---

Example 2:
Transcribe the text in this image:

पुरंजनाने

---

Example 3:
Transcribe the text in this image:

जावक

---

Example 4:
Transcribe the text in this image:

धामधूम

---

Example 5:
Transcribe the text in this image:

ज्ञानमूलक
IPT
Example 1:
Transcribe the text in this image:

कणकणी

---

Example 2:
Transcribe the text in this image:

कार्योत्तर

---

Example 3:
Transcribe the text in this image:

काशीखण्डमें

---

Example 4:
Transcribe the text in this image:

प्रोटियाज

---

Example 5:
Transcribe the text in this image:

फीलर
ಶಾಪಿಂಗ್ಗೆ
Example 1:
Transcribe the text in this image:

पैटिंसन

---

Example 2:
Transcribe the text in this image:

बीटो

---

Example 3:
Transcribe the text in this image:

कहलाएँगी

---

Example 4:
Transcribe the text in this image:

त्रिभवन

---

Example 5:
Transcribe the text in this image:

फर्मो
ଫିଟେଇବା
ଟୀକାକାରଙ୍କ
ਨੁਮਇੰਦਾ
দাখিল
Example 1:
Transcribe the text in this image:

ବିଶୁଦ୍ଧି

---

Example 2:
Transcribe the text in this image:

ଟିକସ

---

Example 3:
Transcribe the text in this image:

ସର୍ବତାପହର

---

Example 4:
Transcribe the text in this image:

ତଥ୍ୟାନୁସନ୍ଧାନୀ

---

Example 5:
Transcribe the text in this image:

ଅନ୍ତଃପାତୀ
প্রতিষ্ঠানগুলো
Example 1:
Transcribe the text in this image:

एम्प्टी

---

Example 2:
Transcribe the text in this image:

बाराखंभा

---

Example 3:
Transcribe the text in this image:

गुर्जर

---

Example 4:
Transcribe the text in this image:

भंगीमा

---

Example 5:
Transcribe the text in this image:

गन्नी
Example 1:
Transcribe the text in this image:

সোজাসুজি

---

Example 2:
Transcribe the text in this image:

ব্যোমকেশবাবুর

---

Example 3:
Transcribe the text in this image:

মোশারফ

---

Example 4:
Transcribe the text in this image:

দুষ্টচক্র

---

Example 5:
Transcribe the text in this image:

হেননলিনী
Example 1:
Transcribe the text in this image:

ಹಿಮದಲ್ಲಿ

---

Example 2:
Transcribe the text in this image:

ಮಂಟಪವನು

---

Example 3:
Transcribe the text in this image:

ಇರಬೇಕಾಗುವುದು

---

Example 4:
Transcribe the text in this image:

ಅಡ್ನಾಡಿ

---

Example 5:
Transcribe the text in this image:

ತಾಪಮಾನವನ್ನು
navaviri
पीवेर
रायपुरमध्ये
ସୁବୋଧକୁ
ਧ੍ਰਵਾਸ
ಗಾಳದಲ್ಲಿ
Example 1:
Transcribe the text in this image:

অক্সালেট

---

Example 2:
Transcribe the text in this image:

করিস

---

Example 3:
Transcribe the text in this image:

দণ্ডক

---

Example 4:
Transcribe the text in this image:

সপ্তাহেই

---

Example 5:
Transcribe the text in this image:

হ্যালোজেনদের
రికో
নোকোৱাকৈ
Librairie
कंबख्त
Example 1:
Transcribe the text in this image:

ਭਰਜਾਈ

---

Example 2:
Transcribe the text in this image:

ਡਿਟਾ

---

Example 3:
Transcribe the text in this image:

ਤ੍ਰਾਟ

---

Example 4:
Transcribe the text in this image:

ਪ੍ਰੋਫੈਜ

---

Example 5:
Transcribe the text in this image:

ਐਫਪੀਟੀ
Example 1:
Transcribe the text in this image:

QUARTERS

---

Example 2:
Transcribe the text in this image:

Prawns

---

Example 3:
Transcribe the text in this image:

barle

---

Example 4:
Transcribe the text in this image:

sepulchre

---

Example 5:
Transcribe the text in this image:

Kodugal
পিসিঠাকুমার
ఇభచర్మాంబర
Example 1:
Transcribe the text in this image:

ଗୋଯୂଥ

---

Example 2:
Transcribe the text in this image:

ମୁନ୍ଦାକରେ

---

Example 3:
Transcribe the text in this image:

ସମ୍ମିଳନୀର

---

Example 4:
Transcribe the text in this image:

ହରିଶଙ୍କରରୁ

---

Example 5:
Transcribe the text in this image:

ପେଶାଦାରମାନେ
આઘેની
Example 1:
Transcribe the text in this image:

◇ ◇ ◇ ◇ ◇

Your objective »
An exact reproduction of all the entries, complete to the last line, is needed.

Exercise response »
---

Example 2:
Transcribe the text in this image:

पुरंजनाने

---

Example 3:
Transcribe the text in this image:

जावक

---

Example 4:
Transcribe the text in this image:

धामधूम

---

Example 5:
Transcribe the text in this image:

ज्ञानमूलक
IPT
Example 1:
Transcribe the text in this image:

कणकणी

---

Example 2:
Transcribe the text in this image:

कार्योत्तर

---

Example 3:
Transcribe the text in this image:

काशीखण्डमें

---

Example 4:
Transcribe the text in this image:

प्रोटियाज

---

Example 5:
Transcribe the text in this image:

फीलर
ಶಾಪಿಂಗ್ಗೆ
Example 1:
Transcribe the text in this image:

पैटिंसन

---

Example 2:
Transcribe the text in this image:

बीटो

---

Example 3:
Transcribe the text in this image:

कहलाएँगी

---

Example 4:
Transcribe the text in this image:

त्रिभवन

---

Example 5:
Transcribe the text in this image:

फर्मो
ଫିଟେଇବା
ଟୀକାକାରଙ୍କ
ਨੁਮਇੰਦਾ
দাখিল
Example 1:
Transcribe the text in this image:

ବିଶୁଦ୍ଧି

---

Example 2:
Transcribe the text in this image:

ଟିକସ

---

Example 3:
Transcribe the text in this image:

ସର୍ବତାପହର

---

Example 4:
Transcribe the text in this image:

ତଥ୍ୟାନୁସନ୍ଧାନୀ

---

Example 5:
Transcribe the text in this image:

ଅନ୍ତଃପାତୀ
প্রতিষ্ঠানগুলো
Example 1:
Transcribe the text in this image:

एम्प्टी

---

Example 2:
Transcribe the text in this image:

बाराखंभा

---

Example 3:
Transcribe the text in this image:

गुर्जर

---

Example 4:
Transcribe the text in this image:

भंगीमा

---

Example 5:
Transcribe the text in this image:

गन्नी
Example 1:
Transcribe the text in this image:

সোজাসুজি

---

Example 2:
Transcribe the text in this image:

ব্যোমকেশবাবুর

---

Example 3:
Transcribe the text in this image:

মোশারফ

---

Example 4:
Transcribe the text in this image:

দুষ্টচক্র

---

Example 5:
Transcribe the text in this image:

হেননলিনী
Example 1:
Transcribe the text in this image:

ಹಿಮದಲ್ಲಿ

---

Example 2:
Transcribe the text in this image:

ಮಂಟಪವನು

---

Example 3:
Transcribe the text in this image:

ಇರಬೇಕಾಗುವುದು

---

Example 4:
Transcribe the text in this image:

ಅಡ್ನಾಡಿ

---

Example 5:
Transcribe the text in this image:

ತಾಪಮಾನವನ್ನು
navaviri
पीवेर
रायपुरमध्ये
ସୁବୋଧକୁ
ਧ੍ਰਵਾਸ
ಗಾಳದಲ್ಲಿ
Example 1:
Transcribe the text in this image:

অক্সালেট

---

Example 2:
Transcribe the text in this image:

করিস

---

Example 3:
Transcribe the text in this image:

দণ্ডক

---

Example 4:
Transcribe the text in this image:

সপ্তাহেই

---

Example 5:
Transcribe the text in this image:

হ্যালোজেনদের
రికో
নোকোৱাকৈ
Librairie
कंबख्त
Example 1:
Transcribe the text in this image:

ਭਰਜਾਈ

---

Example 2:
Transcribe the text in this image:

ਡਿਟਾ

---

Example 3:
Transcribe the text in this image:

ਤ੍ਰਾਟ

---

Example 4:
Transcribe the text in this image:

ਪ੍ਰੋਫੈਜ

---

Example 5:
Transcribe the text in this image:

ਐਫਪੀਟੀ
Example 1:
Transcribe the text in this image:

QUARTERS

---

Example 2:
Transcribe the text in this image:

Prawns

---

Example 3:
Transcribe the text in this image:

barle

---

Example 4:
Transcribe the text in this image:

sepulchre

---

Example 5:
Transcribe the text in this image:

Kodugal
পিসিঠাকুমার
ఇభచర్మాంబర
Example 1:
Transcribe the text in this image:

ଗୋଯୂଥ

---

Example 2:
Transcribe the text in this image:

ମୁନ୍ଦାକରେ

---

Example 3:
Transcribe the text in this image:

ସମ୍ମିଳନୀର

---

Example 4:
Transcribe the text in this image:

ହରିଶଙ୍କରରୁ

---

Example 5:
Transcribe the text in this image:

ପେଶାଦାରମାନେ
આઘેની
Example 1:
Transcribe the text in this image:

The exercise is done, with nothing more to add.